Repeat exactly, and only, the lines running from the one that holds "ピカキチ叢書 売れ筋ランキングTOP10作品" to the end of the records.
Material to process: Begin
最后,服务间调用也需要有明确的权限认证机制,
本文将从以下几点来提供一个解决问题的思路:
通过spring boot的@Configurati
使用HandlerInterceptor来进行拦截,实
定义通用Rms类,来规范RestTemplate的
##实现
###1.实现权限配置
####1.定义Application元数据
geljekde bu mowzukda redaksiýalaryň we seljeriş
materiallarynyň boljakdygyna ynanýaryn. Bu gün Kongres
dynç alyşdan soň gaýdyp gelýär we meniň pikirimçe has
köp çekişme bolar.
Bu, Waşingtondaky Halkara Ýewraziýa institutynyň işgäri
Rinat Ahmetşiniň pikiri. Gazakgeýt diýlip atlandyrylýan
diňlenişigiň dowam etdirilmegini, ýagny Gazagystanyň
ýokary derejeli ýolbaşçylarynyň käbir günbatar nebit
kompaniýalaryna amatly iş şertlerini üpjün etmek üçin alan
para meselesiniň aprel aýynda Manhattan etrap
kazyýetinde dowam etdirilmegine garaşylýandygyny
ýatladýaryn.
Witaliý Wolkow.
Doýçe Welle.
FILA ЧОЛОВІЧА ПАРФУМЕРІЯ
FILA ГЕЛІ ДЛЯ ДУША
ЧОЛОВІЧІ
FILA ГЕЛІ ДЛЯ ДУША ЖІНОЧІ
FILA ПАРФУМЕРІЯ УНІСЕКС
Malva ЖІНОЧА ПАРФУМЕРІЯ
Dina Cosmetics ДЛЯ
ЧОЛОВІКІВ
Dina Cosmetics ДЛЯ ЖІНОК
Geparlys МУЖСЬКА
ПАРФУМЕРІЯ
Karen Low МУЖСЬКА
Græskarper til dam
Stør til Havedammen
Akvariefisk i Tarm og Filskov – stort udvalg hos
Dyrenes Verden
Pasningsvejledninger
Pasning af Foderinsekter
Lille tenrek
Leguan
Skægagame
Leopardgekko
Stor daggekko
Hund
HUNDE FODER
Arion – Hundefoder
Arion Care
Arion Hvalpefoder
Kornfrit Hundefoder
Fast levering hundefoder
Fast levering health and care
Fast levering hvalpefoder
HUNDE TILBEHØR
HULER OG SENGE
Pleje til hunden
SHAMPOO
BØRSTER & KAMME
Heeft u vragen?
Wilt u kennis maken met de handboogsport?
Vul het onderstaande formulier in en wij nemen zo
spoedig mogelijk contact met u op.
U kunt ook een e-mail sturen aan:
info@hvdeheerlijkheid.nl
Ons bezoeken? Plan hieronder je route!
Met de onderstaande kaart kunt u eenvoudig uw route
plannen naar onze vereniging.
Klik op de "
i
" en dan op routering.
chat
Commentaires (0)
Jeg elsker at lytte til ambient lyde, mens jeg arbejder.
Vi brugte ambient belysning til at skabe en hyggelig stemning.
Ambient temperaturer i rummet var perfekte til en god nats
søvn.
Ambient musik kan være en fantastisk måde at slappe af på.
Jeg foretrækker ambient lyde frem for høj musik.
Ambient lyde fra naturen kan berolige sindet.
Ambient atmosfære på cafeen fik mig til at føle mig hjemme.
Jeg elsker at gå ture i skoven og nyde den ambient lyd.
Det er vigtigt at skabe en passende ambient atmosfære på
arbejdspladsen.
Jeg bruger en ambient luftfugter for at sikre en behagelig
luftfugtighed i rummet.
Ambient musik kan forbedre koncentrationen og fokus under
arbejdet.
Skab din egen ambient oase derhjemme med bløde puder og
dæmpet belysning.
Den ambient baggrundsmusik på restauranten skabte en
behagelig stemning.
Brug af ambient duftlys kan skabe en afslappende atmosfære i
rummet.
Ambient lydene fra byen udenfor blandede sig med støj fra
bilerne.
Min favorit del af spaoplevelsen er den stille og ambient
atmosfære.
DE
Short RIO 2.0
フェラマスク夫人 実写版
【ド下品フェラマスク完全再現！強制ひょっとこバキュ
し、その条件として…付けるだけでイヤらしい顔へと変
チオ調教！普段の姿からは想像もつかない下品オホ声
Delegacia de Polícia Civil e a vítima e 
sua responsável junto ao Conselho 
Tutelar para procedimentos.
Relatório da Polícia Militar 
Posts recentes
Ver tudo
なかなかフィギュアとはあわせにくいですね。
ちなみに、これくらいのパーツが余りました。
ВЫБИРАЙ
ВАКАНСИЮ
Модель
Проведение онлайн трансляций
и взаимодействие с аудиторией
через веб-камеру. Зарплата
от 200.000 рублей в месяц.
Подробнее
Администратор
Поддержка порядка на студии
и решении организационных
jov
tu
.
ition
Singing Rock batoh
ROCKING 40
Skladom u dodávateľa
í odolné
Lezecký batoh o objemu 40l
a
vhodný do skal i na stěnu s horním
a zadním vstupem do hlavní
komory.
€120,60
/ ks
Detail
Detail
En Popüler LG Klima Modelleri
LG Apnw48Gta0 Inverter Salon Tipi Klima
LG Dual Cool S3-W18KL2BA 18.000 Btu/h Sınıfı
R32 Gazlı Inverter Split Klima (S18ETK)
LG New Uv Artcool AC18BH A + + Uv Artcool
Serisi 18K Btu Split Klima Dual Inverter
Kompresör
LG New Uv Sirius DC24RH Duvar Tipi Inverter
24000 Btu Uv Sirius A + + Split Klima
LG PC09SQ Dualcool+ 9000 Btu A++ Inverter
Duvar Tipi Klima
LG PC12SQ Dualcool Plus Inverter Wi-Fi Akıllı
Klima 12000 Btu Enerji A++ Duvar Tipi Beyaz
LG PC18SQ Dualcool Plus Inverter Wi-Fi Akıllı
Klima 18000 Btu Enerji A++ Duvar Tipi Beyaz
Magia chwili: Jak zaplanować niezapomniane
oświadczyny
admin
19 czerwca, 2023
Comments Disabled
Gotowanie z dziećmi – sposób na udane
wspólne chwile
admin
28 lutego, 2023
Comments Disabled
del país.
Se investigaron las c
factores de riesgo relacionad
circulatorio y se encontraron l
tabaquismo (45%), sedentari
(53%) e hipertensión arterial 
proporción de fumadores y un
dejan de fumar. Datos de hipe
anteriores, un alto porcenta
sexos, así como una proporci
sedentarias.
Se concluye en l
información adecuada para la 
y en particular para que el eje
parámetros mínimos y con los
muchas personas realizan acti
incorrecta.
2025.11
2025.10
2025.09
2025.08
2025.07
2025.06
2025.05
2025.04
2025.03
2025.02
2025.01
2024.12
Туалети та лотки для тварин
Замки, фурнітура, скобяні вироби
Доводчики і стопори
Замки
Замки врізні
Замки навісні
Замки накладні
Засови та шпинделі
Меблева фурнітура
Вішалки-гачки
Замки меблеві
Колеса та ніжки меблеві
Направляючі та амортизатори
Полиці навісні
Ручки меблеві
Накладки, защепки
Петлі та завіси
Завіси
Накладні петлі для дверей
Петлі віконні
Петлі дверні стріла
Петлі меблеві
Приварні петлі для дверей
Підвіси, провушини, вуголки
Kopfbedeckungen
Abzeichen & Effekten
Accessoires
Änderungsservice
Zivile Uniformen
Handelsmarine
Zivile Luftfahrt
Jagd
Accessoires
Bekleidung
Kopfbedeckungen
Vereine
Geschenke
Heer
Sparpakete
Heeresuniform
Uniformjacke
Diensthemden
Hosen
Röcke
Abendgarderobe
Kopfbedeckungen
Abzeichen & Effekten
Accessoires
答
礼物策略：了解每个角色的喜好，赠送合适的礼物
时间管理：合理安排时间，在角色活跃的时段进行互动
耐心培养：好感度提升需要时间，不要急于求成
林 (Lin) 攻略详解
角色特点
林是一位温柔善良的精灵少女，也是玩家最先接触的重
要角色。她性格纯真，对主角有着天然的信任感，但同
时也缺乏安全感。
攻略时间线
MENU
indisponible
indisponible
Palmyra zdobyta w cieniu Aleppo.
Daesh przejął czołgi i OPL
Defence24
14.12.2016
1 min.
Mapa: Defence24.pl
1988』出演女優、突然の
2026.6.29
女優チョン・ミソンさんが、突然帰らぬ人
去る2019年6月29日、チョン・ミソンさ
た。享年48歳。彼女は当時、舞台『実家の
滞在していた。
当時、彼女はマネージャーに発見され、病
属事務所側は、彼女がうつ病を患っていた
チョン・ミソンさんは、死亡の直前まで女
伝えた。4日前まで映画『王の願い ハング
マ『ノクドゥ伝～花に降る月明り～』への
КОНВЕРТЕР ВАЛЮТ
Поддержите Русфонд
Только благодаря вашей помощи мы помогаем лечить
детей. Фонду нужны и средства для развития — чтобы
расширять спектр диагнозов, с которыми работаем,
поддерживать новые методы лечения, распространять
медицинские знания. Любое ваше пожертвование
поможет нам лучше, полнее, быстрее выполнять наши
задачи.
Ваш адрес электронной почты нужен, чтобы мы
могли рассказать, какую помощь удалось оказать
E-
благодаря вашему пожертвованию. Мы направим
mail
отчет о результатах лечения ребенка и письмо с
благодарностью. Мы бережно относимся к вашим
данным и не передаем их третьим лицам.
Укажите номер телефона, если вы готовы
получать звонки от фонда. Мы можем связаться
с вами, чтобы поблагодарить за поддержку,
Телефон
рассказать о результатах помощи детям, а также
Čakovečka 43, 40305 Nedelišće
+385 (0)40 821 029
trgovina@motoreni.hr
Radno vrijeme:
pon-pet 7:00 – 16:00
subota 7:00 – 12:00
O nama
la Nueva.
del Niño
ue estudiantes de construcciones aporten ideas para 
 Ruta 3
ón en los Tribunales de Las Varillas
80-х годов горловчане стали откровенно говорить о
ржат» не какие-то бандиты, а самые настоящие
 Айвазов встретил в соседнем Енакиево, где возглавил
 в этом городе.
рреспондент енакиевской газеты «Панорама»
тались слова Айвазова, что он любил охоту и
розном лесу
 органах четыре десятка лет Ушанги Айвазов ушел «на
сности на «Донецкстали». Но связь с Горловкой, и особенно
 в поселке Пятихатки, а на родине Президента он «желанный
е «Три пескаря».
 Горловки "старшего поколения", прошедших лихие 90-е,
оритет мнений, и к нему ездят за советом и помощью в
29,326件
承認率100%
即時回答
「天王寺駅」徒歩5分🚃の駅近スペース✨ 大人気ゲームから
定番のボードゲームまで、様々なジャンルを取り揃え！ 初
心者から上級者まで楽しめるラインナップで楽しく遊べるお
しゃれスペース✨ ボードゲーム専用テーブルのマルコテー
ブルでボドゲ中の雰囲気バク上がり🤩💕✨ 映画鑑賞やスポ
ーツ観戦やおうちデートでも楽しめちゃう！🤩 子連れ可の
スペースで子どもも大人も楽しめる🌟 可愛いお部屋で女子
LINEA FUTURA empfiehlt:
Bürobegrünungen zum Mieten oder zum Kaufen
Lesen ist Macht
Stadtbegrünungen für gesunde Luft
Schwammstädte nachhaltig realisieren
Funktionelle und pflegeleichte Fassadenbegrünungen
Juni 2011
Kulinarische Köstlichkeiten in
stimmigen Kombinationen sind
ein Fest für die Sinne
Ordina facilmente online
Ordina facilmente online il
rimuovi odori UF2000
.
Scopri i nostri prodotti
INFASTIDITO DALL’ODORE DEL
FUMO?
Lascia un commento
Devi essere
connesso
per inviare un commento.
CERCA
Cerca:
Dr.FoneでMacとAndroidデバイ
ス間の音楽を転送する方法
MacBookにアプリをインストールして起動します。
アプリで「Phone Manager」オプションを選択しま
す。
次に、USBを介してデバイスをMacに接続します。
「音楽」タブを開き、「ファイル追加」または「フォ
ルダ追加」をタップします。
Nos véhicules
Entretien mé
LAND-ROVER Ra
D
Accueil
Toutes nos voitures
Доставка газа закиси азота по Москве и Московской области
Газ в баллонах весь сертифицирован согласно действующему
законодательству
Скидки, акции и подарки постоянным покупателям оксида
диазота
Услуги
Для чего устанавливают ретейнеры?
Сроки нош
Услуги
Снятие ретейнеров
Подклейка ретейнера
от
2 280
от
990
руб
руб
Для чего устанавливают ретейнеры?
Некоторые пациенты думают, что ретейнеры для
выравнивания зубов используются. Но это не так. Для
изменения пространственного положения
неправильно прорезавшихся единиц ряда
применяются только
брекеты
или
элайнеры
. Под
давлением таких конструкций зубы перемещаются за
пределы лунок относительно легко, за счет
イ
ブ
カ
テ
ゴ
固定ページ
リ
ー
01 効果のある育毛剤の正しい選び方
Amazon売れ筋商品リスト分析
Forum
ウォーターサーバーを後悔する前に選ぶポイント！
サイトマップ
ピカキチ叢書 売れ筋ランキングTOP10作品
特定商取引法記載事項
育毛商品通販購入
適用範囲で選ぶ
Material to process: End
■ **Problem solution**:
ピカキチ叢書 売れ筋ランキングTOP10作品
特定商取引法記載事項
育毛商品通販購入
適用範囲で選ぶ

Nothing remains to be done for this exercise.